Port ponders a race car, but not for racing

| 6 Jun 2012

I know for a fact that I’m not the only individual in the C&SC office that is almost always on the lookout for something new to capture their imagination – long, or short term. It may not (and often won’t) lead to anything, but it’s a bloody good way to while away the hours when it’s too wet to work on the cars that we do own.

And this brings me neatly onto my latest infatuation. I’ll tell you what I want. What I really, REALLY want… and that is an early Formula Vee car. Mock all you like, but the air-cooled enthusiast in me can’t help but be lured by these pint-sized racers that helped kick-start the careers of such luminaries as Lauda, Fitipaldi and Rosberg.
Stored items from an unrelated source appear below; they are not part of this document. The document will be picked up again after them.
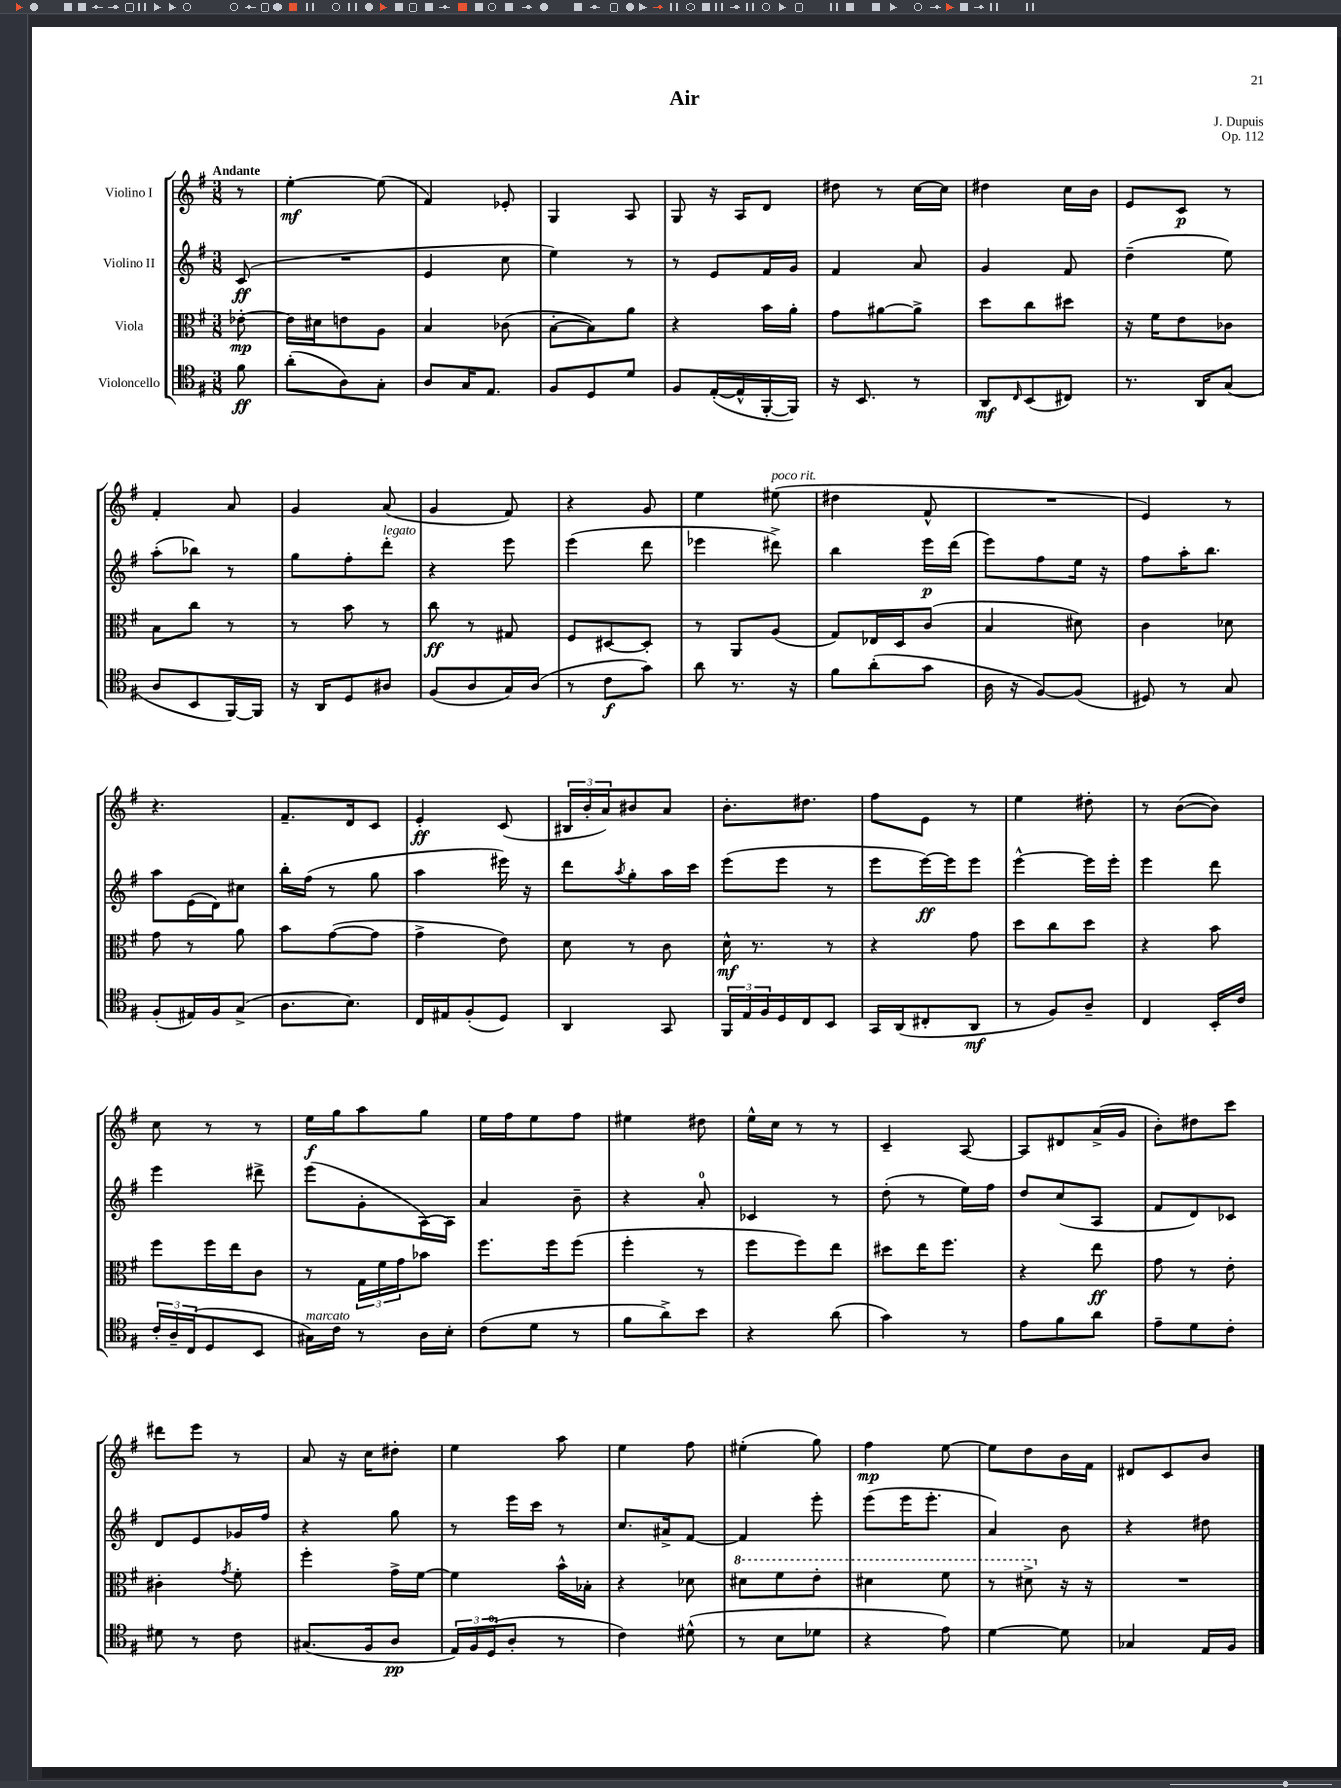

**kern	**kern	**kern	**kern
*staff4	*staff3	*staff2	*staff1
*clefC4	*clefC3	*clefG2	*clefG2
*k[f#]	*k[f#]	*k[f#]	*k[f#]
*M3/8	*M3/8	*M3/8	*M3/8
8f#\	[8e-'\	(8c/	8r
=	=	=	=
(8a'\L	16e-\]LL	4.r	[4ee'\
.	16d#\J	.	.
8A\)	8e\	.	.
8G'\J	8A\J	.	(8ee\]
=	=	=	=
8A/L	4B/	4e/	4f#/)
16G/K	.	.	.
8.E/J	.	.	.
.	(8c-\	8cc\	8e-'/
=	=	=	=
8F#/L	[8B'\L	4ee\)	4G/
8D/	8B\])	.	.
8d/J	8a\J	8r	8A/
=	=	=	=
8F#/L	4r	8r	8G/
([16E'/L	.	8e/L	16r
16E^^/]	.	.	16A/LK
[16FF#'/	16b\LL	16f#/L	8d/J
16FF#/]JJ)	16a'\JJ	16g/JJ	.
=	=	=	=
16r	8g\L	4f#/	8dd#\
8.BB/	.	.	.
.	[8a#\	.	8r
8r	8a#^\]J	8a/	[16cc\LL
.	.	.	16cc\]JJ
=	=	=	=
8AA/L	8dd\L	4g/	4dd#\
16qqC/	.	.	.
(8BB/	8cc\	.	.
8C#/J)	8dd#\J	8f#/	16cc\LL
.	.	.	16b\JJ
=	=	=	=
8.r	16r	(4dd~\	8e/L
.	16f#\LK	.	.
.	8e\	.	8c/J
16AA/LK	.	.	.
(8G/J	8c-\J	8ee\)	8r
=	=	=	=
8A/L	8B\L	(8aa'\L	4f#'/
8BB/	8cc\J	8bb-\J)	.
[16FF#/L)	8r	8r	8a/
16FF#/]JJ	.	.	.
=	=	=	=
16r	8r	8gg\L	4g/
16AA/LK	.	.	.
8D/	8b\	8ff#'\	.
8A#/J	8r	8ddd'\J	(8a/
=	=	=	=
(8F#/L	8cc\	4r	4g/
8A/	8r	.	.
16G/L)	8G#/	8eee\	8f#/)
(16A/JJ	.	.	.
=	=	=	=
8r	8F#/L	(4eee\	4r
8c\L	[8D#/	.	.
8g\J)	8D#'/]J	8ddd\	8g/
=	=	=	=
8a\	8r	4eee-\	4ee\
8.r	8AA/L	.	.
.	(8A/J	8ddd#^\)	(8ee#\
16r	.	.	.
=	=	=	=
8f#\L	8G/L)	4bb\	4dd#\
(8a'\	16E-/L	.	.
.	16D/J	.	.
8g\J	(8c/J	16eee\LL	8f#^^/
.	.	(16ddd\JJ	.
=	=	=	=
16A\	4B/	8eee\L)	4.r
16r	.	.	.
[8F#/L)	.	8ff#\	.
(8F#/]J	8d#\)	16ee\Jk	.
.	.	16r	.
=	=	=	=
8D#/)	4c\	8ff#\L	4e/)
8r	.	16aa'\K	.
.	.	8.bb\J	.
8G/	8d-\	.	8r
=	=	=	=
(8F#'/L	8g\	8aa\L	4.r
16E#/L)	8r	(16e\L	.
16F#/J	.	16d\J)	.
(8G^/J	8a\	8cc#\J	.
=	=	=	=
8.A\L	8b\L	16bb'\LL	8.f#~/L
.	.	(16ff#\JJ	.
.	([8g\	8r	.
8.B\J)	.	.	16d/k
.	8g\]J	8gg\	8c/J
=	=	=	=
16C/LL	4g^\	4aa\	4e'/
16E#/J	.	.	.
(8F#'/	.	.	.
8D/J)	8e\)	16eee#\)	(8c/
.	.	16r	.
=	=	=	=
4AA/	8d\	8ddd\L	24B#/LL
.	.	.	24b'/
.	.	.	24a/J)
.	.	8qaa/	.
.	8r	8gg'\	8b#/
8GG/	8c\	16aa\L	8a/J
.	.	16ccc\JJ	.
=	=	=	=
24FF#/LL	16d^^\	(8eee\L	8.b'\L
24E/	.	.	.
.	8.r	.	.
24F#/	.	.	.
16D/	.	8eee\J	.
16C/J	.	.	8.dd#\J
8BB/J	8r	8r	.
=	=	=	=
16GG/LL	4r	8eee\L	8ff#\L
(16AA/J	.	.	.
8C#'/	.	[16eee\L)	8e\J
.	.	16eee\]J	.
8AA/J	8g\	8eee\J	8r
=	=	=	=
8r	8dd\L	[4eee^^\	4ee\
8F#/L)	8cc\	.	.
8A~/J	8dd\J	16eee\]LL	8dd#'\
.	.	16eee'\JJ	.
=	=	=	=
4C/	4r	4eee\	8r
.	.	.	([8b\L
16BB'/LL	8b\	8ddd\	8b\]J)
16c/JJ	.	.	.
=	=	=	=
24c'/LL	8ff#\L	4eee\	8cc\
24A~/	.	.	.
(24C/J	.	.	.
8D/	16ff#\L	.	8r
.	16ee\J	.	.
8BB/J	8c\J	8ddd#^\	8r
=	=	=	=
16G#\LL)	8r	(8eee\L	16ee\LL
16c\JJ	.	.	16gg\J
8r	24G\LL	8g'\	8aa\
.	24f#\	.	.
.	24g\J	.	.
16A\LL	8b-\J	[16A\L)	8gg\J
16B'\JJ	.	16A\]JJ	.
=	=	=	=
(8c\L	8.ff#\L	4a/	16ee\LL
.	.	.	16ff#\J
8d\J	.	.	8ee\
.	16ff#\k	.	.
8r	(8ff#\J	8b~\	8ff#\J
=	=	=	=
8f#\L	4ff#'\	4r	4ee#\
8a^\)	.	.	.
8b\J	8r	8a'/	8dd#\
=	=	=	=
4r	8ff#\L	4c-/	16ee^^\LL
.	.	.	16cc\JJ
.	8ff#\)	.	8r
(8a\	8ee\J	8r	8r
=	=	=	=
4g\)	8dd#\L	(8dd'\	4c~/
.	16ee\K	8r	.
.	8.ff#\J	.	.
8r	.	16ee\LL)	[8A/
.	.	16ff#\JJ	.
=	=	=	=
8e\L	4r	8dd/L	8A/]L
8f#\	.	(8cc/	8d#/
8a\J	8ee\	8A/J	(16a^/L
.	.	.	16g/JJ
=	=	=	=
8e~\L	8g\	8f#/L	8b'\L)
8d\	8r	8d/)	8dd#\
8c'\J	8e'\	8c-/J	8ccc\J
=	=	=	=
8d#\	4c#'\	8d/L	8ddd#\L
8r	.	8e/	8eee\J
.	8qg/	.	.
8c\	8f#'\	16g-/L	8r
.	.	16ff#/JJ	.
=	=	=	=
(8.G#/L	4ff#'\	4r	8a/
.	.	.	16r
16F#/k	.	.	16cc\LK
8A/J	16g^\LL	8gg\	8dd#'\J
.	[16f#\JJ	.	.
=	=	=	=
24E/LL)	4f#\]	8r	4ee\
24F#/	.	.	.
(24D/J	.	.	.
8A'/J	.	16eee\LL	.
.	.	16ccc\JJ	.
8r	16b^^\LL	8r	8aa\
.	16B-'\JJ	.	.
=	=	=	=
4c\)	4r	8.cc/L	4ee\
.	.	16a#^/k	.
(8d#^^\	8d-\	[8f#/J	8ff#\
=	=	=	=
8r	8dd#\L	4f#/]	(4ee#'\
8B\L	8ff#\	.	.
8d-\J	8ee'\J	8eee'\	8gg\)
=	=	=	=
4r	4dd#\	(8eee\L	4ff#\
.	.	16eee\K	.
.	.	8.eee'\J	.
8e\)	8ff#\	.	[8ee\
=	=	=	=
[4d\	8r	4a/)	8ee\]L
.	8dd#^\	.	8dd\
8d\]	16r	8b\	16b\L
.	16r	.	16f#\JJ
=	=	=	=
4G-/	4.r	4r	8d#/L
.	.	.	8c/
16E/LL	.	8dd#\	8b/J
16F#/JJ	.	.	.
==	==	==	==
*-	*-	*-	*-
Based on stock Beetle parts, the single-seater was conceived in 1959 by a VW Porsche dealer in Florida who commissioned Nardi to build a prototype based on a 1958 car.

Two years later and George Smith and William Duckworth created the Formula Vee series using the Nardi car as the model for their Formcar, thus launching an ‘affordable’ way to go racing.

So why do I want one? Not sure really.

It could be that there’s a little bit of a racer in all of us big boys and the romanticism of being able to open the garage door to discover your very own race car obviously appeals.

Curiously, though, I’m not that bothered about actually taking to the track with it and there lies the problem. If I managed to get my hands on an early car, I’d want to be able to pull it out of the garage and take it for a spin around the Berkshire lanes.

Therefore, it would have to be road-legal and unless I was lucky enough to hit upon the Holy Grail (ie one that had been road registered in period) I would be fitting it with cycle wings, indicators, filing off the sharp edges etc and the end result would be a diluted dream.

If that had to happen then I may as well buy a Caterham and be done with it. Oh well. Looks like that infatuation was one of the short-lived ones. Sigh.